By Dan Berman
The governor of Puerto Rico this week signed a bill aimed at shoring up the island’s public pension
system for teachers.
The controversial law, which was passed after months of negotiations, increases employee contributions from 9 percent of salary to 10 percent and sets the retirement age for new hires at 62. Under the old law, some new teachers could retire at 50.
Under the new law, current employees who have at least 30 years of tenure can retire at age 55. They are guaranteed a monthly pension of at least $1,625, about $250 more than the current minimum.

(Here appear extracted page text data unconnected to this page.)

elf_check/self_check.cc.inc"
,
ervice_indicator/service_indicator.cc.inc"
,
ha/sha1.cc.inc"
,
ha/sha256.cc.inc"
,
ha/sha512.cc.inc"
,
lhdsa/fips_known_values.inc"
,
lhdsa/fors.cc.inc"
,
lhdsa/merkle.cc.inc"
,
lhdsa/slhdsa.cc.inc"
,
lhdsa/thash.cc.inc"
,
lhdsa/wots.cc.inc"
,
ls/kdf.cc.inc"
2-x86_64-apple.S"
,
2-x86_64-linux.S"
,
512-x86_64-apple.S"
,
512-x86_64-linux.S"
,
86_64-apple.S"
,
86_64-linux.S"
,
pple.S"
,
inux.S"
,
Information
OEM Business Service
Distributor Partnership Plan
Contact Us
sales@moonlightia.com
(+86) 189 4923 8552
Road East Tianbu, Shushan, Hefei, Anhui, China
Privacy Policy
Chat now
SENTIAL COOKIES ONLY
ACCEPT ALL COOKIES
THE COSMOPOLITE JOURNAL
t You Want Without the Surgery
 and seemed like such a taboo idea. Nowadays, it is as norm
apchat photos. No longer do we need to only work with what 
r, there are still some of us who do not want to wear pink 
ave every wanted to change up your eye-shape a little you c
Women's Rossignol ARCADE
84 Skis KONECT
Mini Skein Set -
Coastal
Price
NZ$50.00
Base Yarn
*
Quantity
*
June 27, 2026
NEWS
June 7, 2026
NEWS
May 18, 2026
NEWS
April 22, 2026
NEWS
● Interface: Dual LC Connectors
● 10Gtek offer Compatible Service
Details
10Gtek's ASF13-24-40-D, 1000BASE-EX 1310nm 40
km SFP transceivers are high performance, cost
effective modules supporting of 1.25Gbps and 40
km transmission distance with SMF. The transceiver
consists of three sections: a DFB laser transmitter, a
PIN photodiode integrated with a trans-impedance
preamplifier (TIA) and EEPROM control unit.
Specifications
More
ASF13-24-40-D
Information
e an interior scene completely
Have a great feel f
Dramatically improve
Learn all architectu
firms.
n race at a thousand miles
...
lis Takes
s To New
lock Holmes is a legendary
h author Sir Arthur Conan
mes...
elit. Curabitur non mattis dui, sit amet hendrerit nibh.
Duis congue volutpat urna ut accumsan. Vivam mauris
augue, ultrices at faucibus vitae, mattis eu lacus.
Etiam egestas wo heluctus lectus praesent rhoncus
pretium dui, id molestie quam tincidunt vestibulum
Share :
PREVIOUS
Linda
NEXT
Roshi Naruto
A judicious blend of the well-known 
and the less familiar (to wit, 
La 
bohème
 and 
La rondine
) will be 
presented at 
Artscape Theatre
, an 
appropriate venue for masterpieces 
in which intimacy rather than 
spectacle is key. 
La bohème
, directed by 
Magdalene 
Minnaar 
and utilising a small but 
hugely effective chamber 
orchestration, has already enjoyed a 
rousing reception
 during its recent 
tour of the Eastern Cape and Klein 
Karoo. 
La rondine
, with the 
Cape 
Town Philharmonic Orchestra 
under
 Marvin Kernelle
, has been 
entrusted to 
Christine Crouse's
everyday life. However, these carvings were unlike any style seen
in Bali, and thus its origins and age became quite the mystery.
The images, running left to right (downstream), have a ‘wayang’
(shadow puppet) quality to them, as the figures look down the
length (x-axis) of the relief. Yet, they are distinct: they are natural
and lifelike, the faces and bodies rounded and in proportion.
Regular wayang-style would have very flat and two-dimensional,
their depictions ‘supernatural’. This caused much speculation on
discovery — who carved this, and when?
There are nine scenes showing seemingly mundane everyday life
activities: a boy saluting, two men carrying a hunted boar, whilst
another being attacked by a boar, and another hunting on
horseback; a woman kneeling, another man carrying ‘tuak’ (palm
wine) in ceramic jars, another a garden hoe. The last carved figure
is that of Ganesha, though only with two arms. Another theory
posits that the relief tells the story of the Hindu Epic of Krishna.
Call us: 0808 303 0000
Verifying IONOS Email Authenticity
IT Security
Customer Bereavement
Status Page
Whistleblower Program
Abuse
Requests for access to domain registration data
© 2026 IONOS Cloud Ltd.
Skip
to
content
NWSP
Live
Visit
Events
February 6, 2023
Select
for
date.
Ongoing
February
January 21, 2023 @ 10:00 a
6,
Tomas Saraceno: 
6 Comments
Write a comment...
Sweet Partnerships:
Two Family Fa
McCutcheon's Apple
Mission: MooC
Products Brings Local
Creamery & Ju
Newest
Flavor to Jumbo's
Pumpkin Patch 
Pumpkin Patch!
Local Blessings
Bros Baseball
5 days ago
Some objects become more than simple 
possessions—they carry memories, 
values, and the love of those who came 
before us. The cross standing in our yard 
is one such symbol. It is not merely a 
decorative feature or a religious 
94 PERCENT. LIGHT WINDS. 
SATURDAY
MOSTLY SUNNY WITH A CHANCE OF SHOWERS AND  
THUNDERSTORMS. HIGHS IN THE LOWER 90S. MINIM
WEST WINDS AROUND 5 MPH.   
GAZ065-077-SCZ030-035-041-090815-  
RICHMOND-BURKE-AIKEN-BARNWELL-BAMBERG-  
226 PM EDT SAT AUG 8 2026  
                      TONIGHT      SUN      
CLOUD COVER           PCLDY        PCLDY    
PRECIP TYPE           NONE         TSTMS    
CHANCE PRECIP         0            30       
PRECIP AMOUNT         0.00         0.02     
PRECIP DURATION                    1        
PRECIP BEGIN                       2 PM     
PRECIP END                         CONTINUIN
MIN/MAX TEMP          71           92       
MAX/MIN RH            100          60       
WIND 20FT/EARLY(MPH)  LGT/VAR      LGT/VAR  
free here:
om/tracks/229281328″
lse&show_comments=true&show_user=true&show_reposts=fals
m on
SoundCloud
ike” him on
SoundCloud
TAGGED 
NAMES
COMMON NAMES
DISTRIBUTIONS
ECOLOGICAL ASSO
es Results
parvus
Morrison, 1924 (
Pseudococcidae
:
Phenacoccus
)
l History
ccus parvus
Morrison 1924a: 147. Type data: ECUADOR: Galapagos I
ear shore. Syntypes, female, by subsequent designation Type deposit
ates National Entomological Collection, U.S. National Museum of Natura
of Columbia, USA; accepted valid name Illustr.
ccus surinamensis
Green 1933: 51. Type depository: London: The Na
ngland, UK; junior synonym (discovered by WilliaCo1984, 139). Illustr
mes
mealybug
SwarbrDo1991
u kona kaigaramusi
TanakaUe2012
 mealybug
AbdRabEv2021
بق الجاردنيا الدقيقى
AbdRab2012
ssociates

“Reforming the commonwealth's pension systems is essential to achieving long-term fiscal health,” said Gov. Alejandro García Padilla in a statement. “Teachers are integral in shaping our future, and these policy changes reflect a compromise between teachers and my administration that will ensure that teachers can retire with confidence in the long-term economic viability of our pension system.”
Many teachers apparently didn’t see it that way as they took to the streets to protest the bill. Earlier statements from their union, the Teachers Federation, said the governor was hurting workers to help bondholders. News reports said the union is considering a strike to express their displeasure at the pension changes.
The pension fund has unfunded liabilities of $10.25 billion and was projected to run out of money by 2020. That would have required large contributions from the government to ensure benefits would be paid. The pension plan has about 80,000 retired and current participants.
The pension fund’s problems and that of the plan covering other public employees were reasons Puerto Rico’s credit rating tumbled to near-junk status this year.